Greener Vans, New Studios: Ikea Portugal Grows Against the Tide

Portuguese households kept buying Billy bookcases and Klippan sofas even as the global parent company trimmed prices to fight inflation. That is the short story behind Ikea Portugal’s latest results: sales inched forward, sustainability metrics leapt and the Swedish giant’s local arm once again grew faster than the group as a whole.
A resilient market in a cautious year
Even with consumer confidence wobbling across Europe, Ikea’s €611.4 M turnover in Portugal marked a 1.5 % uptick over the previous fiscal year. It may sound modest, yet the advance contrasts sharply with the -1.6 % slide in Ingka Group’s worldwide revenue, showing that Portuguese demand for affordable home-furnishing remains resilient. Analysts attribute the divergence to a combination of rising urban renovation projects, steady e-commerce adoption and Ikea’s deep brand recognition from Porto to the Algarve.
Reading the numbers behind the growth
Management credits the expansion to three pillars.
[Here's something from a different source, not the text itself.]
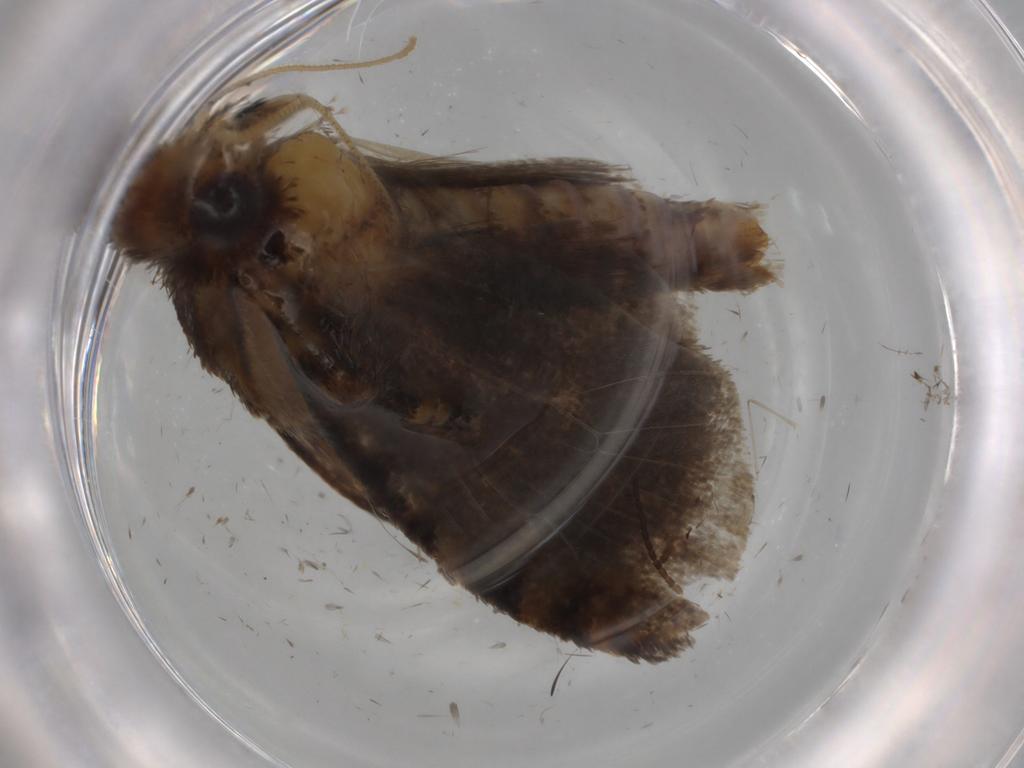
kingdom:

First, online orders accounted for just above 21 % of total sales, underscoring how Portuguese shoppers increasingly click before they drive. Second, the chain opened three additional Planning Studios—Aveiro, Beja and Guimarães—raising the network to 16 and shortening delivery lead times outside Lisbon and Porto. Third, the payroll grew by 8 % to 3 224 staff representing 40 nationalities, a rare hiring spree in retail this year. The company highlights that 96 % hold permanent contracts while women occupy 52 % of leadership roles, figures that exceed many domestic benchmarks.
Omnichannel muscle: more doors and more screens
Ikea Portugal’s omnichannel playbook combines giant blue-box stores in Alfragide, Loures, Matosinhos, Braga and Loulé with a spiderweb of Planning Studios, pick-up points and pop-up vans. Executives say the hybrid model lets customers design a kitchen in Cascais, pay online in minutes and collect flat-packs at a Lidl car park in Seixal. Marketing campaigns such as “Hidden Tags”, which invited families to hunt for decades-old Ikea labels in their homes, helped reposition the brand around durability rather than fast fashion for furniture. The strategy paid off: Portugal secured a top spot in the Omnichannel Index 2025, shoulder to shoulder with domestic heavyweights Worten and Decathlon.
Green metrics steal the spotlight
Perhaps the most eye-catching figures lie outside the profit column. Ikea reports that its operational CO₂ emissions fell by more than half last year, a feat it links to 78 % of deliveries now handled by electric vehicles and 91 % of on-site waste diverted to recycling. The retailer also launched “Ikea Pre-Owned”, the country’s first branded marketplace for second-hand Billys and Poängs. In its first five months the platform recorded 1 000+ transactions, convincing management that circular revenue streams can move the needle while extending product life cycles.
How Portugal stacks up against the global picture
While local sales edged higher, Ingka Group’s 39 B € retail revenue shrank after the conglomerate deliberately lowered prices in 2025 to cushion households from a spike in living costs. That decision compressed turnover but lifted footfall: store visits worldwide rose 1.3 %, online traffic climbed 4.6 % and unit volumes gained 1.6 %. By posting growth in value terms, Portugal outperformed peer markets such as Germany, France and the United Kingdom, where inflation-sensitive consumers postponed discretionary purchases until the late-summer sale.
A broader home-decor boom on the horizon
Ikea’s steady climb fits into a bigger national story. Market researchers forecast Portuguese spending on home goods to reach €11.3 B by 2028, up from €8.9 B in 2023, an average annual expansion of 3.8 %. E-commerce is the locomotive: the furniture segment generated $493 M online sales in 2024, with projections of a 10-15 % surge in 2025, and Ikea.com already leads the ranking with roughly $59 M. Meanwhile, Paços de Ferreira’s wood-working cluster continues to supply bespoke pieces, ensuring that imported flat-packs coexist with Made-in-Portugal craftsmanship.
What comes next
For the fiscal year that started in September, Ikea will focus on the kitchen aisle under the slogan “Life begins at the table”. Management has sketched out no new big-box openings for 2026, but construction is underway on additional logistics capacity in Loures and upgrades to Alfragide’s support areas, moves designed to quicken last-mile deliveries. Internally, the retailer pledges to keep nudging its electric-fleet share toward 100 %, expand the Pre-Owned marketplace, and explore AI-driven room-planning tools in its studios.
Whether 2026 brings another uptick will depend on how Portuguese families respond to shifting mortgage rates and energy bills. Yet, if this year’s figures are any guide, the combination of accessible prices, click-and-collect convenience and sustainability promises continues to resonate from Setúbal to Viana do Castelo.